Мурка прокралась по коридору мимо двух дверей – одна запертая, другая даже заколоченная досками крест-накрест – бабка говорила, что квартира коммунальная, но этих соседей из запертых комнат Мурка никогда не видела. Вообще. По ночам в этих комнатах что-то шуршало – может, из-за сквозняка. И скреблось – мыши? Еще иногда в тишине было слышно, как что-то пересыпается с шорохом, как мелкий песочек, как соль. Тоже мыши? Почему-то это сыпучее шуршание наводило жуть. Со двора за грязными стеклами можно было разглядеть паутину расползающегося тюля. Бабка на вопросы про соседей, про что там внутри, только отмахивалась и ругалась. Может, в этих комнатах никто не жил с самой блокады? Ага, как же. На «Истории Санкт-Петербурга» в школе рассказывали, что после блокады-то, пока город восстанавливали, тут каждый метр жилья был на счету, люди в коммуналках жили семьями в крошечных комнатках. В ванных, в подвалах и на чердаках. Никакой домоуправ бы не потерпел заколоченных комнат даже в отдельной квартире. Значит, заперли и заколотили потом… Но тоже давно. Заколотили и уехали? Интересно, кто? И зачем заколачивать? Да кто их теперь поймет, этих советских людей… Дело темное, прошлое. Мертвое дело.
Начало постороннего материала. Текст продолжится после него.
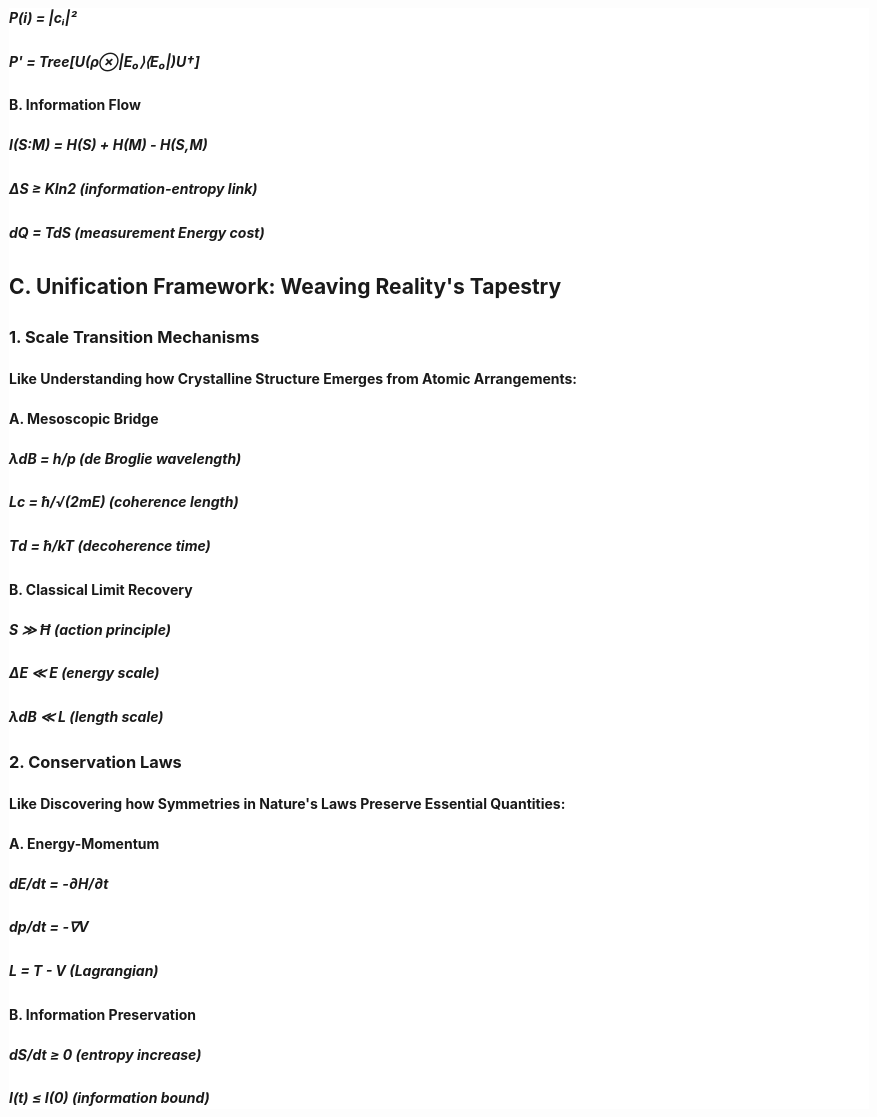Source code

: ##### P(i) = |cᵢ|²

##### Ρ' = Tree[U(ρ⊗|E₀⟩⟨E₀|)U†]

#### B. Information Flow

##### I(S:M) = H(S) + H(M) - H(S,M)

##### ΔS ≥ Kln2 (information-entropy link)

##### dQ = TdS (measurement Energy cost)

## C. Unification Framework: Weaving Reality's Tapestry

### 1. Scale Transition Mechanisms

#### Like Understanding how Crystalline Structure Emerges from Atomic Arrangements:

#### A. Mesoscopic Bridge

##### λdB = h/p (de Broglie wavelength)

##### Lc = ħ/√(2mE) (coherence length)

##### Τd = ħ/kT (decoherence time)

#### B. Classical Limit Recovery

##### S ≫ Ħ (action principle)

##### ΔE ≪ E (energy scale)

##### λdB ≪ L (length scale)

### 2. Conservation Laws

#### Like Discovering how Symmetries in Nature's Laws Preserve Essential Quantities:

#### A. Energy-Momentum

##### dE/dt = -∂H/∂t

##### dp/dt = -∇V

##### L = T - V (Lagrangian)

#### B. Information Preservation

##### dS/dt ≥ 0 (entropy increase)

##### I(t) ≤ I(0) (information bound)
И что там может быть? Обычно, когда Мурка вспоминала про заколоченную досками дверь в страшную комнату днем, например, от скуки на алгебре, она представляла себе, что там «ждут своего часа» какие-нибудь сокровища: антикварный сервиз на двенадцать персон, каждая тарелка в голубом замшевом чехле, спрятанный в каком-нибудь ящике в громадном пыльном шкафу; или пережившие блокаду книги из Серебряного века, с золотыми обрезами, в тисненых тяжелых переплетах, с загадочными картинками и всякими виньетками в виде амурчиков, нимф и лилий. Но если она вспоминала про комнату ночью, сквозь бабкин храп вроде бы вновь и вновь слыша оттуда то ли кажущийся, то ли всамделишный тихонький шорох чего-то пересыпающегося, о кладах ей не думалось. Лезла в голову всякая чертовщина. Накатывала жуть, и хотелось лишь одного – чтоб скорей наступило утро. И вскочить в семь, и, едва умывшись в ледяной ванной над старинной раковиной, с которой ничем не оттереть ржавые подтеки, одеться, схватить рюкзак с учебниками, выбежать в гулкий выстывший подъезд, а потом во двор, а там синее утро, дворник снег разгребает, а девушка со второго этажа выгуливает черного мопса, и потом скорей на улицу, в шум Кирочной, в ее рыжие фонари, маршрутки и яркие вывески, и толпы народу спешат в метро и из метро, а там и школа, противная и такая милая, безопасная: яркий свет, гомон, малышня носится, и формулы по геометрии надо скорей повторить… В школе ночной шорох сразу кажется бредом. И еще на уроках можно незаметно рисовать.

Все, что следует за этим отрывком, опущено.